*Work to complete*.
Reproduce each of the lines below word for word, omitting the pictures from your answer.
____________________
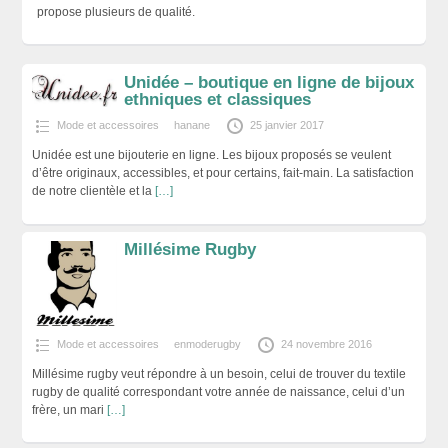
propose plusieurs de qualité.
Unidée – boutique en ligne de bijoux
ethniques et classiques
Mode et accessoires
hanane
25 janvier 2017
Unidée est une bijouterie en ligne. Les bijoux proposés se veulent
d’être originaux, accessibles, et pour certains, fait-main. La satisfaction
de notre clientèle et la
[…]
Millésime Rugby
Mode et accessoires
enmoderugby
24 novembre 2016
Millésime rugby veut répondre à un besoin, celui de trouver du textile
rugby de qualité correspondant votre année de naissance, celui d’un
frère, un mari
[…]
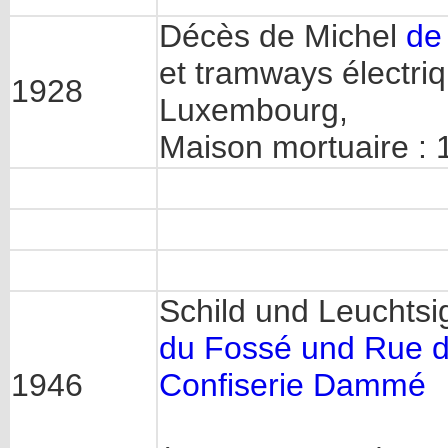
Décès de Michel
de
et tramways électriq
1928
Luxembourg,
Maison mortuaire : 
Schild und Leuchtsi
du Fossé und Rue d
1946
Confiserie Dammé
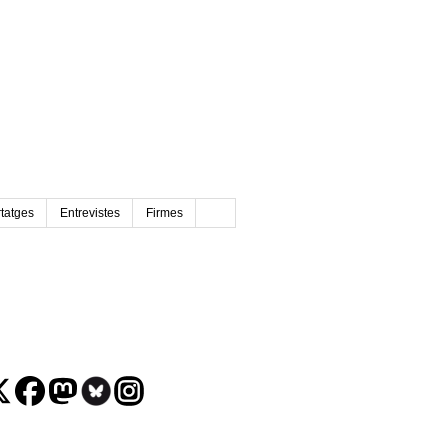
tatges
Entrevistes
Firmes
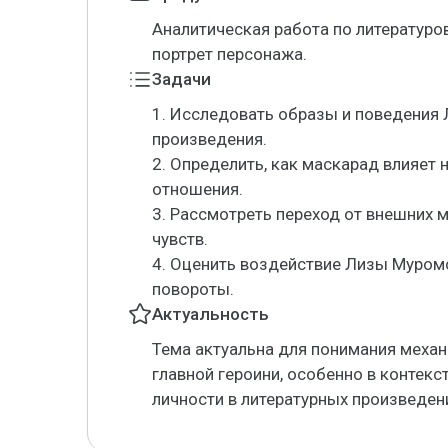
Аналитическая работа по литературо
портрет персонажа.
Задачи
1. Исследовать образы и поведения
произведения.
2. Определить, как маскарад влияет
отношения.
3. Рассмотреть переход от внешних 
чувств.
4. Оценить воздействие Лизы Муром
повороты.
Актуальность
Тема актуальна для понимания меха
главной героини, особенно в контекс
личности в литературных произведен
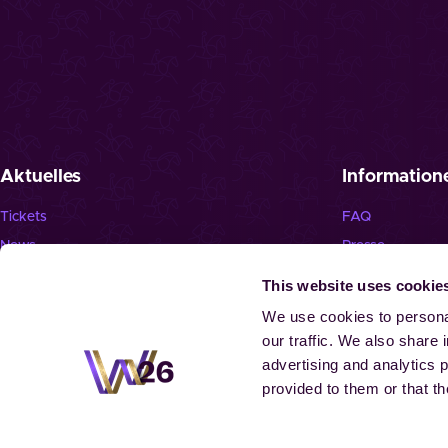
Aktuelles
Information
Tickets
FAQ
News
Presse
Newsletter
Jobs
This website uses cookie
Programm
Spielende Pferd
We use cookies to personal
our traffic. We also share 
advertising and analytics 
provided to them or that th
____________________
*Result*.
propose plusieurs de qualité.
Unidée – boutique en ligne de bijoux
ethniques et classiques
Mode et accessoires
hanane
25 janvier 2017
Unidée est une bijouterie en ligne. Les bijoux proposés se veulent
d’être originaux, accessibles, et pour certains, fait-main. La satisfaction
de notre clientèle et la
[…]
Millésime Rugby
Mode et accessoires
enmoderugby
24 novembre 2016
Millésime rugby veut répondre à un besoin, celui de trouver du textile
rugby de qualité correspondant votre année de naissance, celui d’un
frère, un mari
[…]
Décès de Michel
de
et tramways électriq
1928
Luxembourg,
Maison mortuaire : 
Schild und Leuchtsi
du Fossé und Rue d
1946
Confiserie Dammé
tatges
Entrevistes
Firmes
Аналитическая работа по литературо
портрет персонажа.
Задачи
1. Исследовать образы и поведения
произведения.
2. Определить, как маскарад влияет
отношения.
3. Рассмотреть переход от внешних 
чувств.
4. Оценить воздействие Лизы Муром
повороты.
Актуальность
Тема актуальна для понимания меха
главной героини, особенно в контекс
личности в литературных произведен
Aktuelles
Information
Tickets
FAQ
News
Presse
Newsletter
Jobs
This website uses cookie
Programm
Spielende Pferd
We use cookies to personal
our traffic. We also share 
advertising and analytics 
provided to them or that th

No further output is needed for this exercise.